Exercise set –
A. Using the text on enclaves and network virtualization, decide whether each statement agrees with it: (i) ENCLU[EENTER], ENCLU[ERESUME], and ENCLU[EEXIT] are the only instructions that may legitimately enter or exit enclave 1040; (ii) a digital signature from enclave 1040 is the same on every device that hosts it; (iii) in times of high load, more firewalls may be spun up. For each, give yes or no and quote the words of the text that settle it.
B. Retype everything in the text on enclaves and network virtualization from "Thus, once enclave" down to "hosting enclave 1040.".

Text extract –
One feature of an enclave is that once an enclave region 1040 of memory 1020 is defined, as illustrated, a program pointer cannot enter or exit enclave 1040 without the use of special enclave instructions or directives, such as those provided by Intel SGX architecture. For example, SGX™ processors provide the ENCLU[EENTER], ENCLU[ERESUME], and ENCLU[EEXIT]. These are the only instructions that may legitimately enter into or exit from enclave 1040.

Thus, once enclave 1040 is defined in memory 804, a program executing within enclave 1040 may be safely verified to not operate outside of its bounds. This security feature means that secure processing engine 1010 is verifiably local to enclave 1040. Thus, when an untrusted packet provides its content to be rendered with trusted execution framework 1024 of enclave 1040, the result of the rendering is verified as secure.

Enclave 1040 may also digitally sign its output, which provides a verifiable means of ensuring that content has not been tampered with or modified since being rendered by secure processing engine 1010. A digital signature provided by enclave 1040 is unique to enclave 1040 and is unique to the hardware of the device hosting enclave 1040.

FIG. 11 is a block diagram of a NFV infrastructure 1100. NFV is an example of virtualization, and the virtualization infrastructure here can also be used to realize traditional VMs. Various functions described above may be realized as VMs. For example, a code transformation module (or components thereof) may be hosted on a VM. A VM may also provide a virtual desktop, which the user can login to and access an IDE for software development.

NFV is generally considered distinct from software defined networking (SDN), but they can interoperate together, and the teachings of this specification should also be understood to apply to SDN in appropriate circumstances. For example, virtual network functions (VNFs) may operate within the data plane of an SDN deployment. NFV was originally envisioned as a method for providing reduced capital expenditure (Capex) and operating expenses (Opex) for telecommunication services. One feature of NFV is replacing proprietary, special-purpose hardware appliances with virtual appliances running on commercial off-the-shelf (COTS) hardware within a virtualized environment. In addition to Capex and Opex savings, NFV provides a more agile and adaptable network. As network loads change, VNFs can be provisioned (“spun up”) or removed (“spun down”) to meet network demands. For example, in times of high load, more load balancing VNFs may be spun up to distribute traffic to more workload servers (which may themselves be VMs). In times when more suspicious traffic is experienced, additional firewalls or deep packet inspection (DPI) appliances may be needed.

Recorded information –
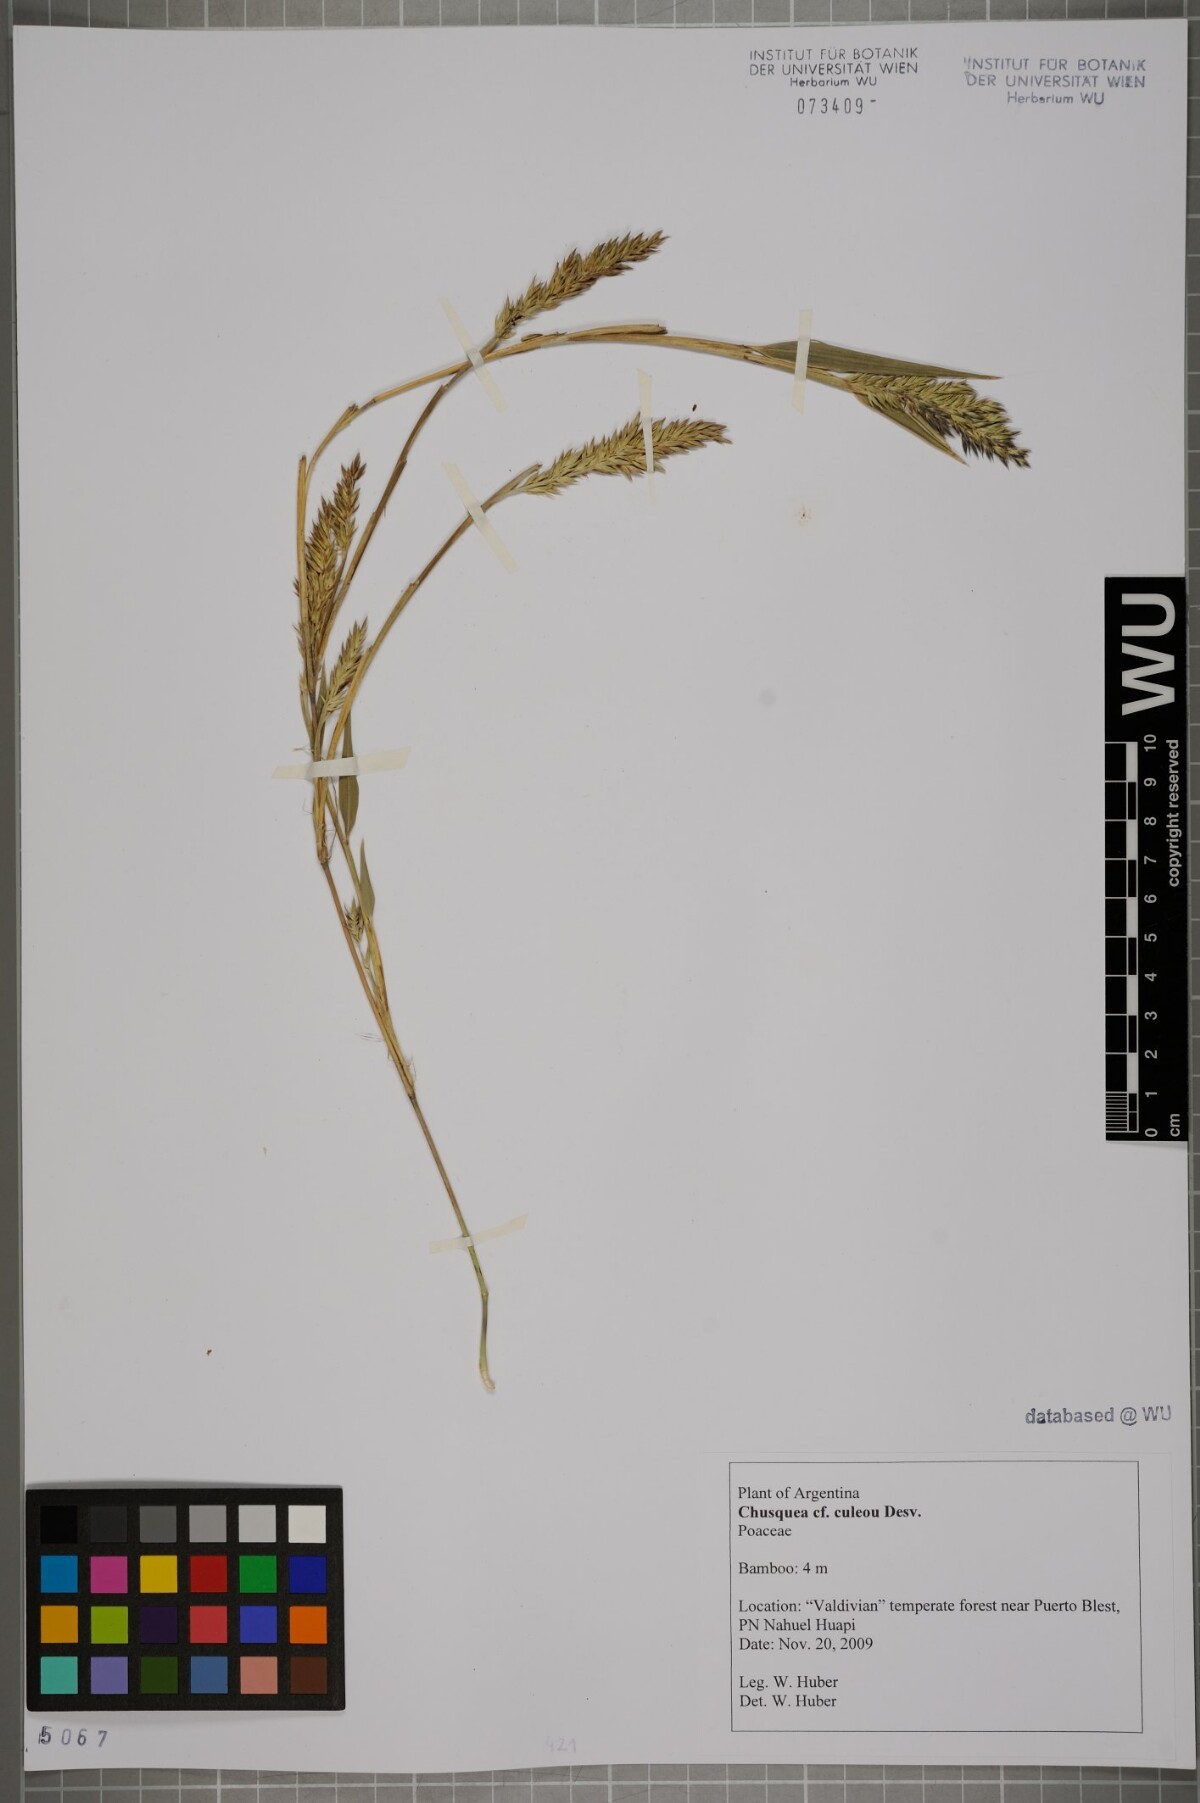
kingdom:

Results of the tasks –
A.
(i) Yes: "These are the only instructions that may legitimately enter into or exit from enclave 1040."
(ii) No: "is unique to the hardware of the device hosting enclave 1040."
(iii) No: "in times of high load, more load balancing VNFs may be spun up to distribute traffic to more workload servers"

B.
Thus, once enclave 1040 is defined in memory 804, a program executing within enclave 1040 may be safely verified to not operate outside of its bounds. This security feature means that secure processing engine 1010 is verifiably local to enclave 1040. Thus, when an untrusted packet provides its content to be rendered with trusted execution framework 1024 of enclave 1040, the result of the rendering is verified as secure.

Enclave 1040 may also digitally sign its output, which provides a verifiable means of ensuring that content has not been tampered with or modified since being rendered by secure processing engine 1010. A digital signature provided by enclave 1040 is unique to enclave 1040 and is unique to the hardware of the device hosting enclave 1040.